Problem to solve =
Every line below is to be set down again exactly; any image stays out.

Dataset excerpts:

※

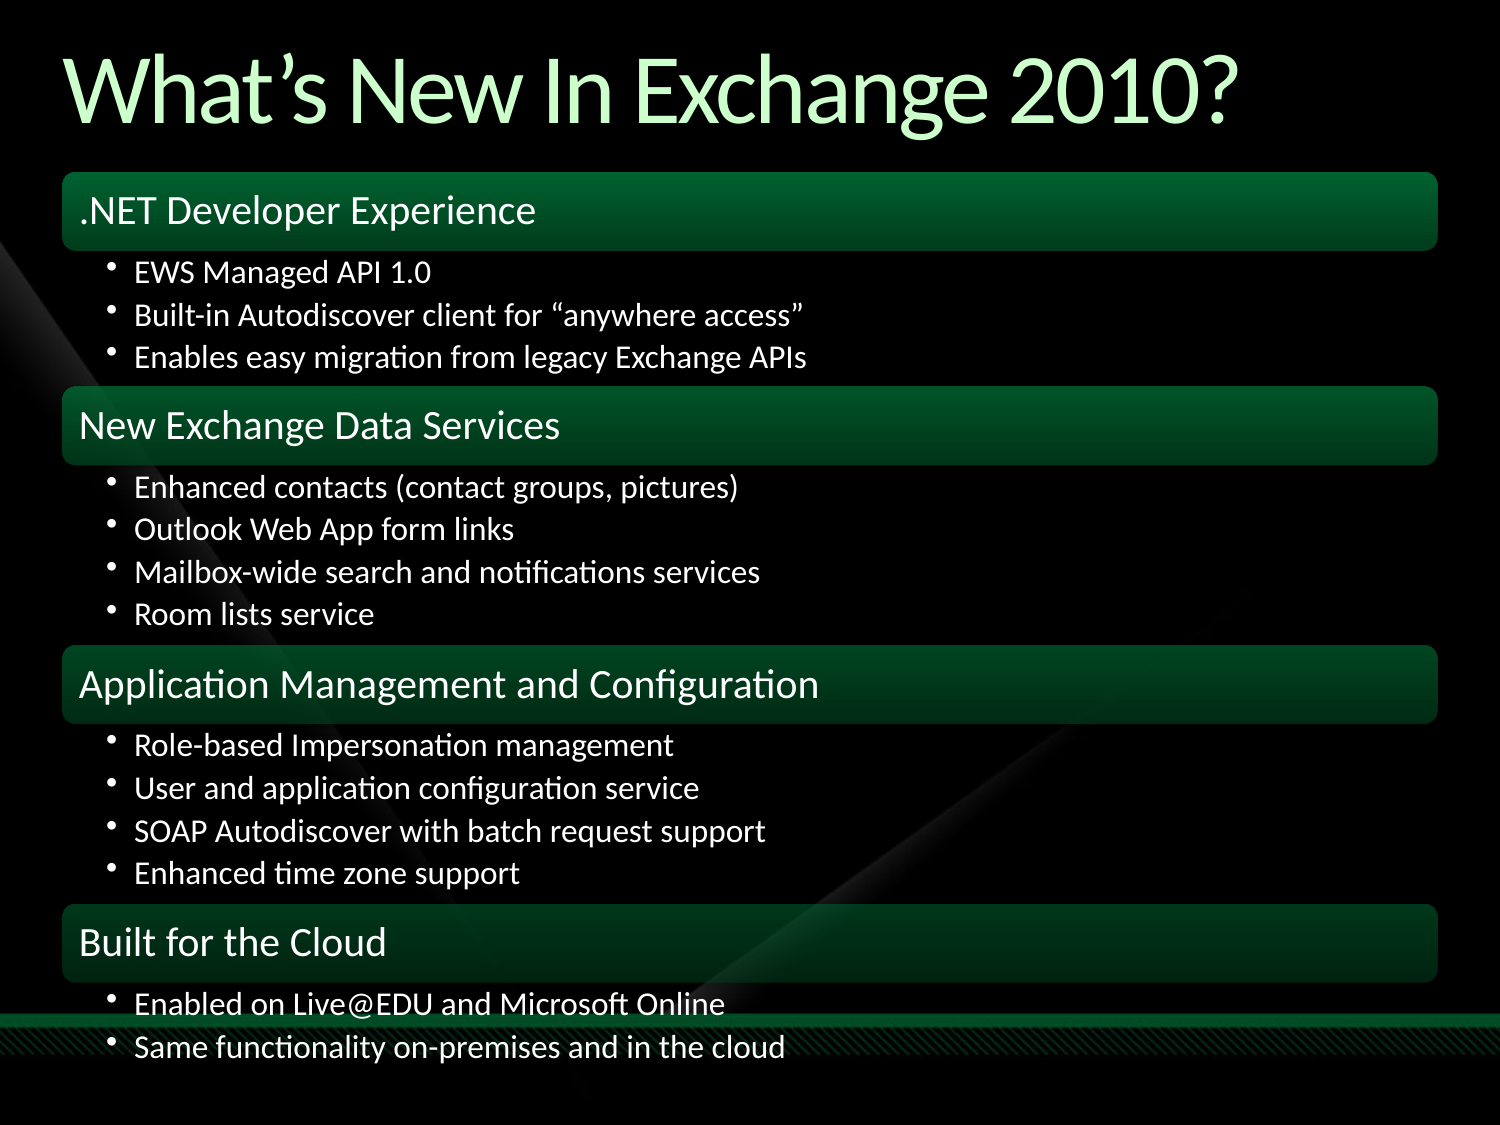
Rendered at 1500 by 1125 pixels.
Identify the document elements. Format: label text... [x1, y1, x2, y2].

picture [0, 0, 1500, 1125]
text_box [62, 169, 1438, 1076]
title What’s New In Exchange 2010? [62, 37, 1438, 147]
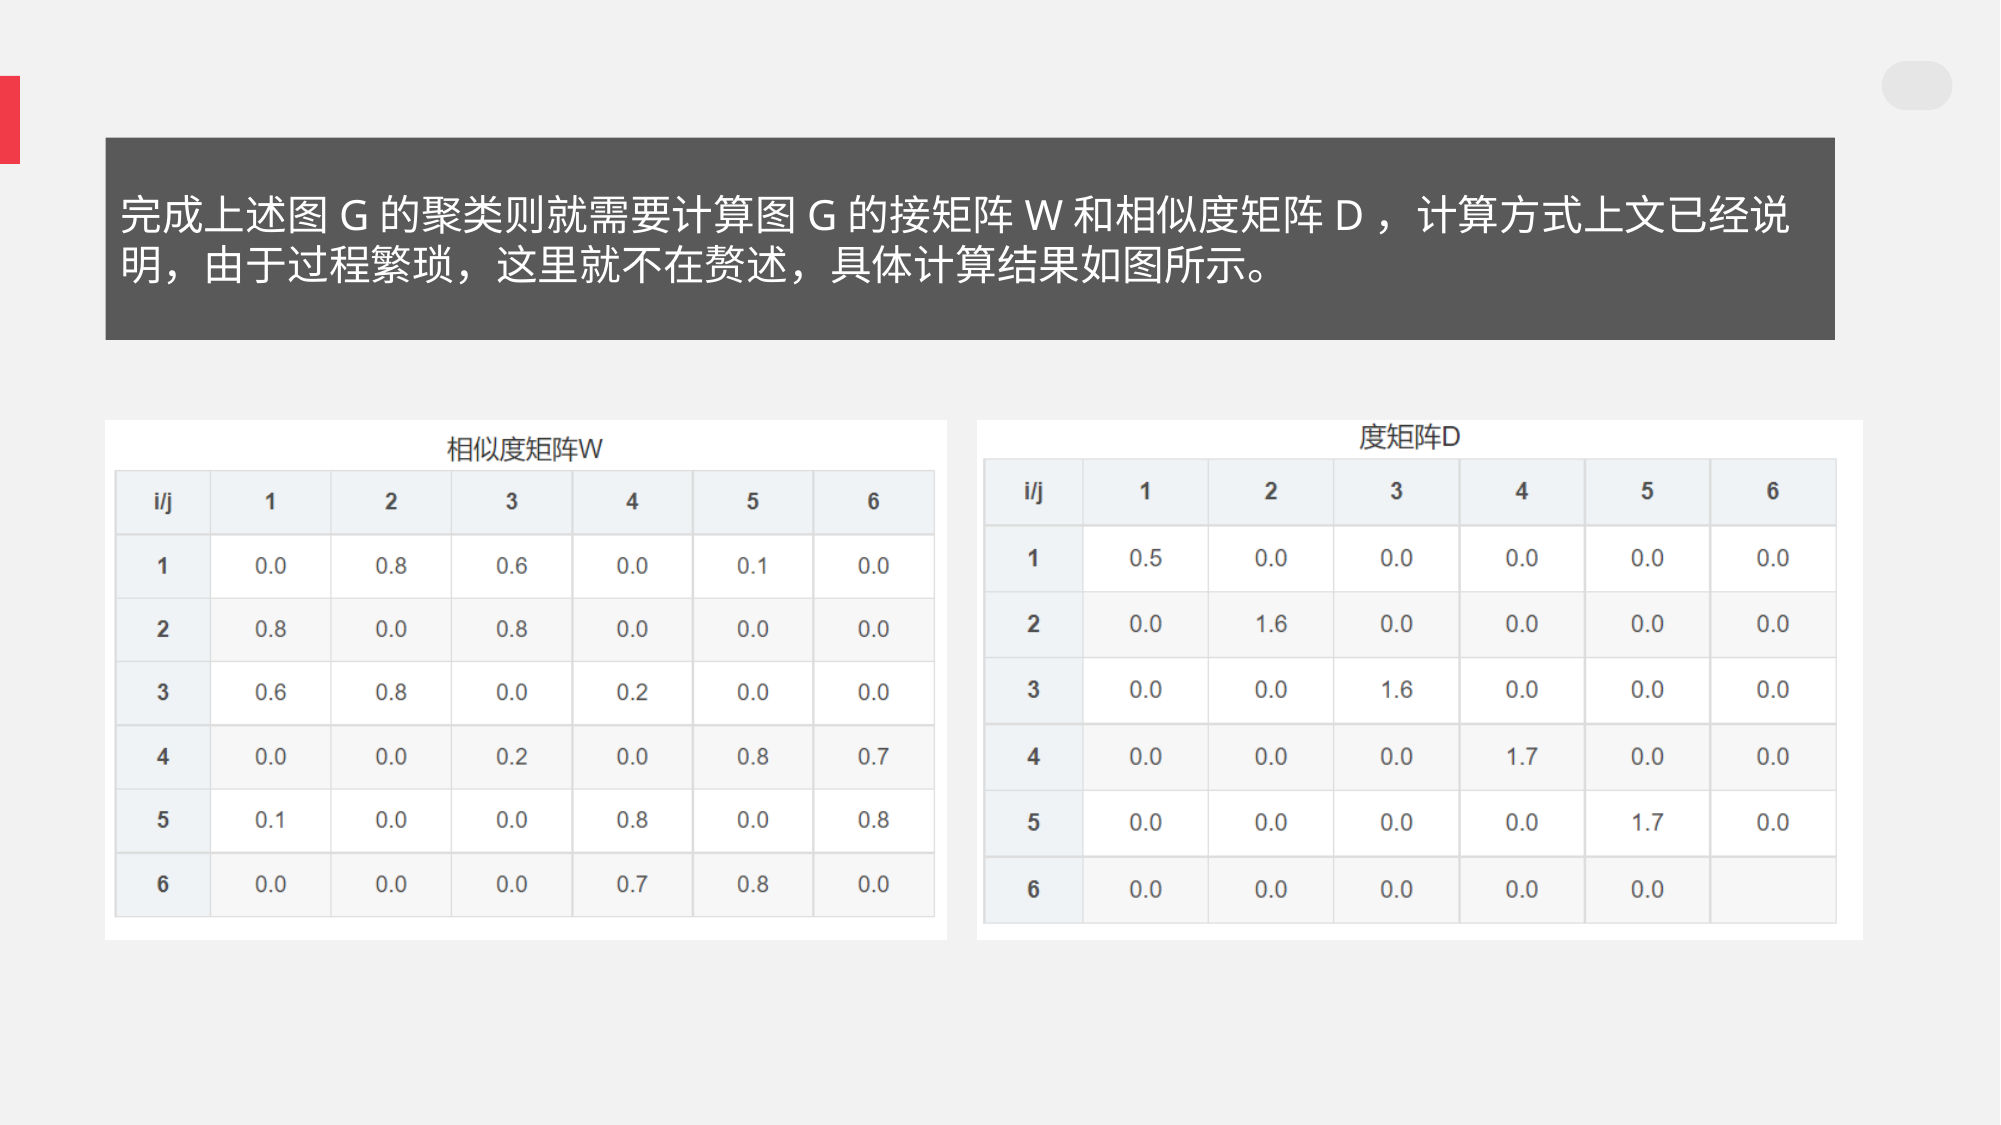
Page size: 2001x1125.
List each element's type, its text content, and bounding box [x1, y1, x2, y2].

picture [105, 420, 947, 941]
text_box 完成上述图G的聚类则就需要计算图G的接矩阵W和相似度矩阵D，计算方式上文已经说明，由于过程繁琐，这里就不在赘述，具体计算结果如图所示。 [105, 137, 1836, 341]
picture [977, 420, 1863, 941]
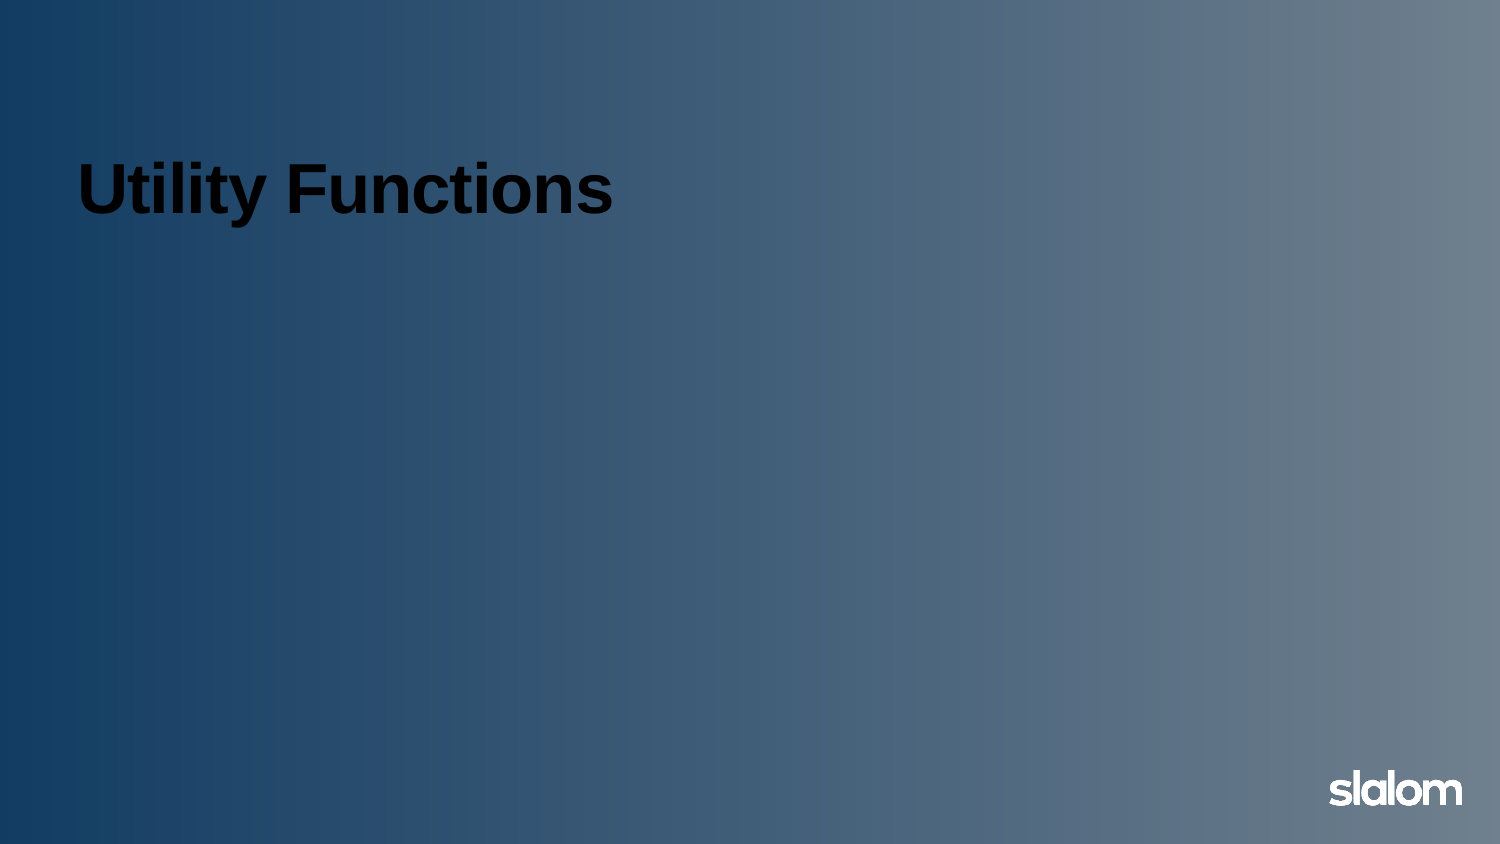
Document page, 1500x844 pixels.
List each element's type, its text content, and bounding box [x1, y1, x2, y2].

title Utility Functions [77, 154, 1420, 228]
picture [1329, 770, 1462, 806]
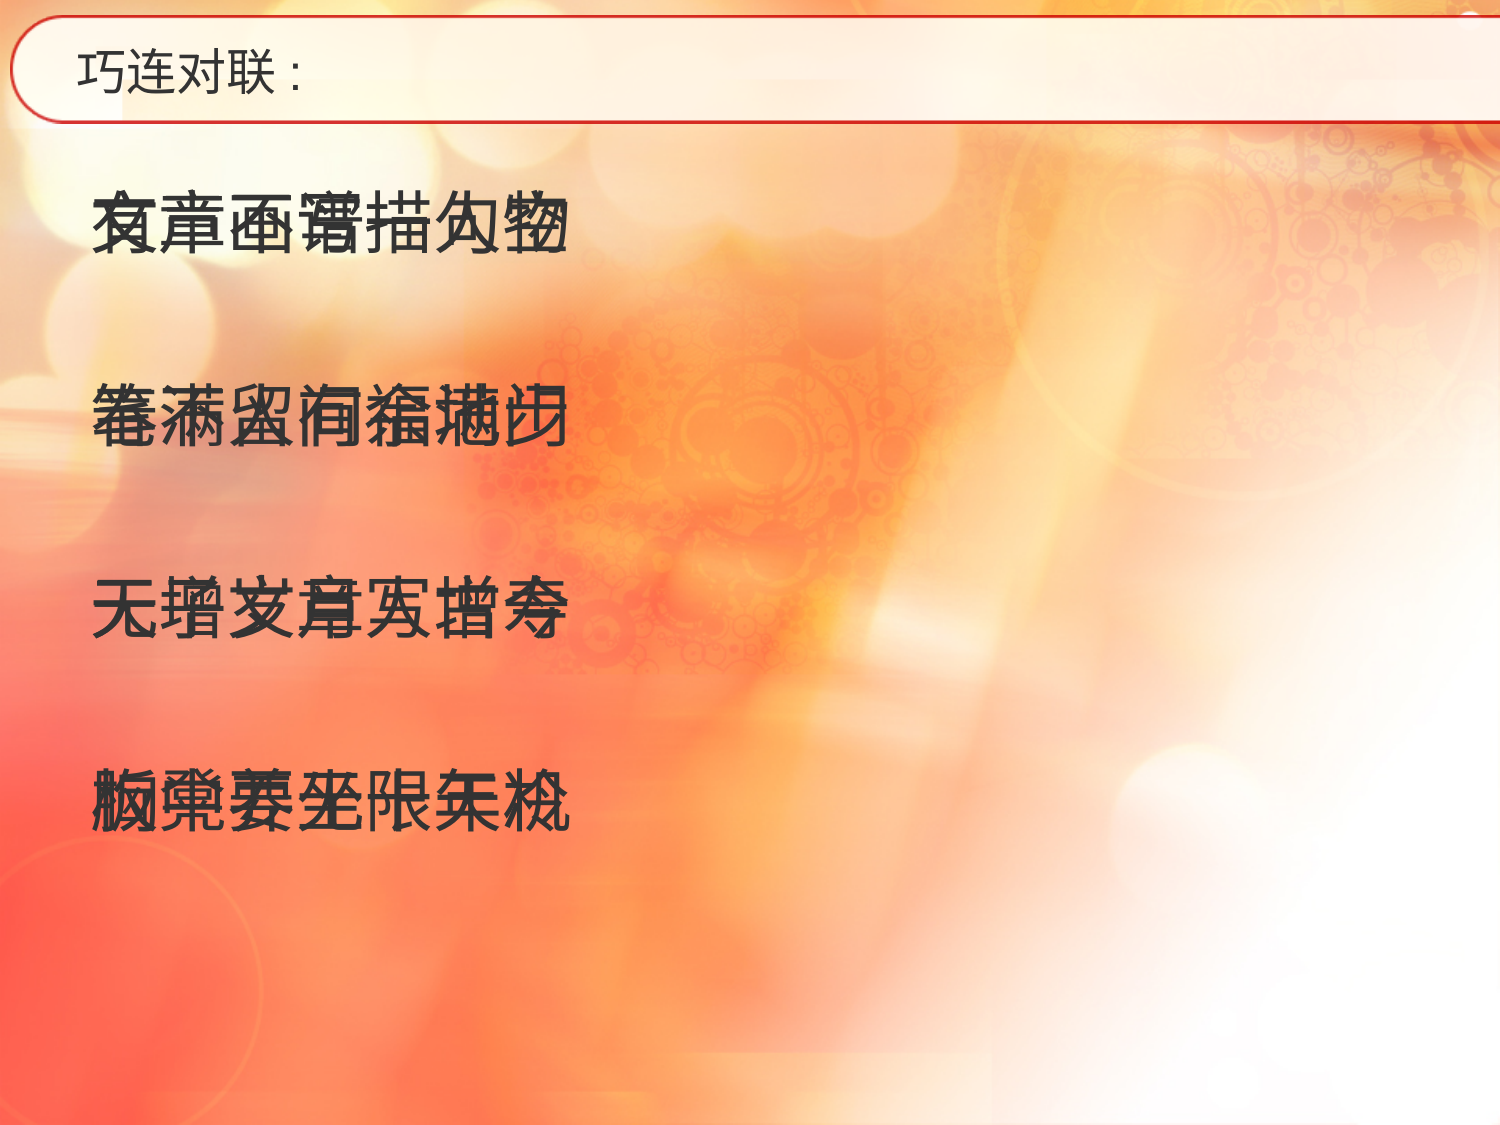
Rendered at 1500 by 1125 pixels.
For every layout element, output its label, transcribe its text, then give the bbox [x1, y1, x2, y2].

※

Reply to the task =
Rendered at 1500 by 1125 pixels.
Identify the document elements. Format: label text... [x1, y1, x2, y2].

picture [0, 0, 1500, 1125]
text_box [62, 169, 1438, 1076]
title What’s New In Exchange 2010? [62, 37, 1438, 147]
Page size: 2001x1125.
List each element's type, its text content, and bounding box [x1, y1, x2, y2].

picture [105, 420, 947, 941]
text_box 完成上述图G的聚类则就需要计算图G的接矩阵W和相似度矩阵D，计算方式上文已经说明，由于过程繁琐，这里就不在赘述，具体计算结果如图所示。 [105, 137, 1836, 341]
picture [977, 420, 1863, 941]
Document page, 1500x844 pixels.
List each element's type, its text content, and bounding box [x1, y1, x2, y2].

title Utility Functions [77, 154, 1420, 228]
picture [1329, 770, 1462, 806]
Rendered at 1500 by 1125 pixels.
For every layout element, output its label, transcribe its text, then give the bbox [x1, y1, x2, y2].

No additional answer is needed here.